### Record excerpts
..........

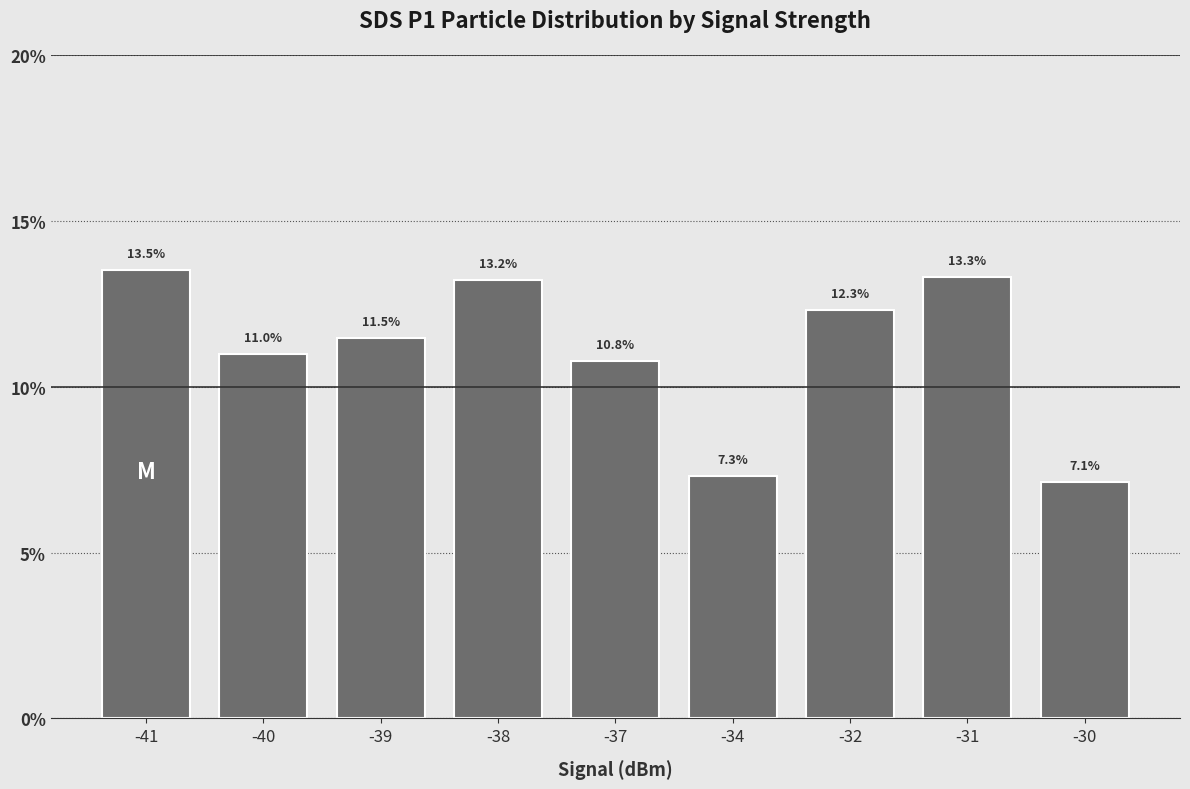

Between -39 and -37, which is larger?

-39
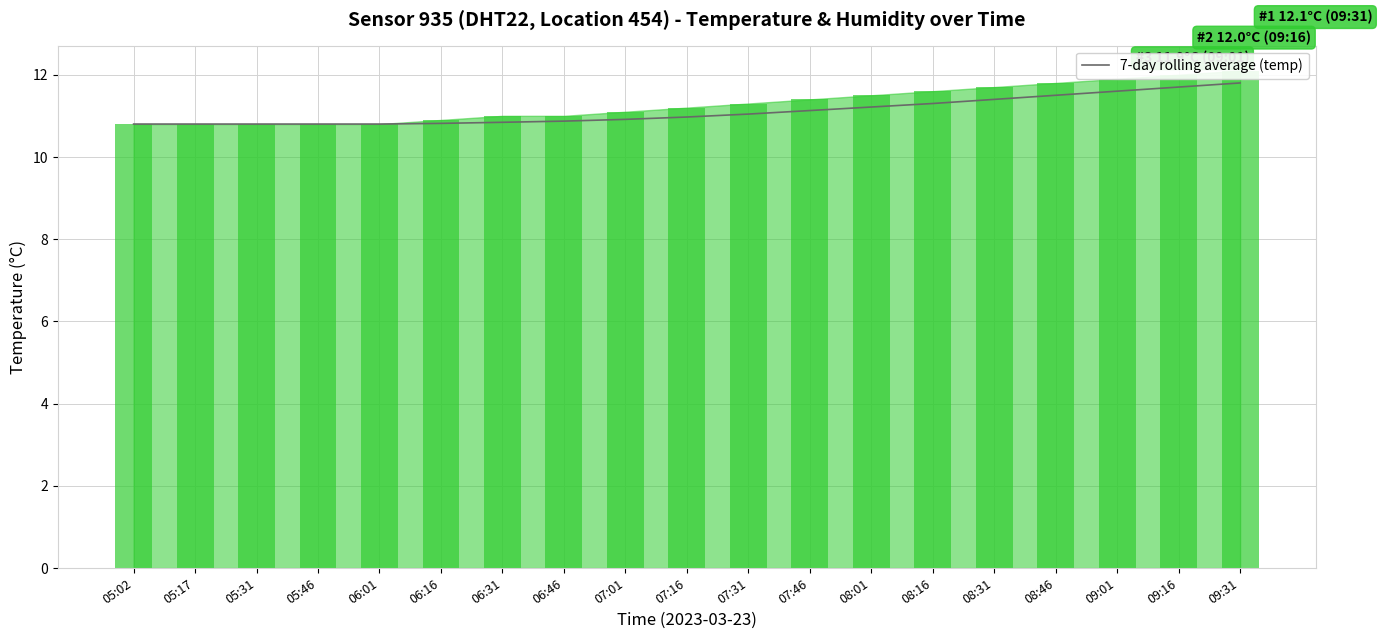

Does the chart contain stacked bars?

No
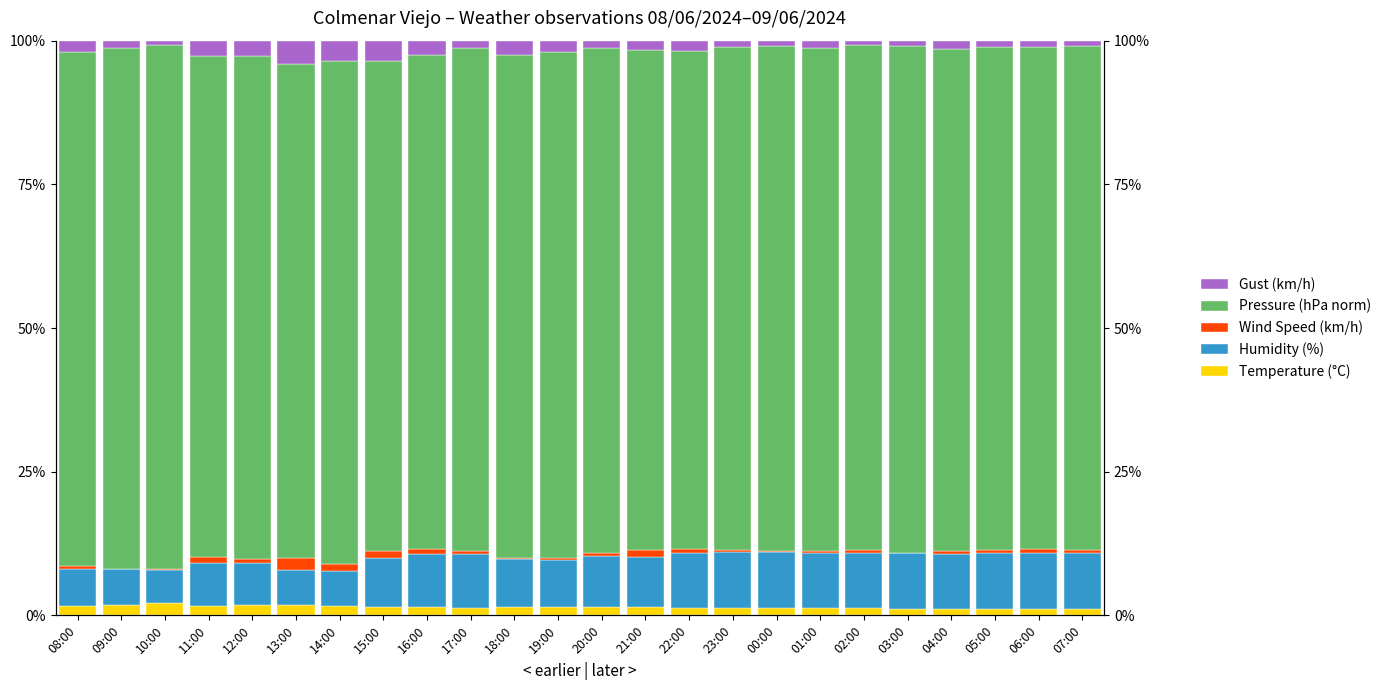

What is the approximate value of Wind Speed (km/h) at 10:00?

0.2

..........

### Task to complete
Please update the items above by replacing "chart" with "graph" and leaving everything else unchanged. Leave the pictures out of your answer.

### The answer
Between -39 and -37, which is larger?

-39

Does the graph contain stacked bars?

No

What is the approximate value of Wind Speed (km/h) at 10:00?

0.2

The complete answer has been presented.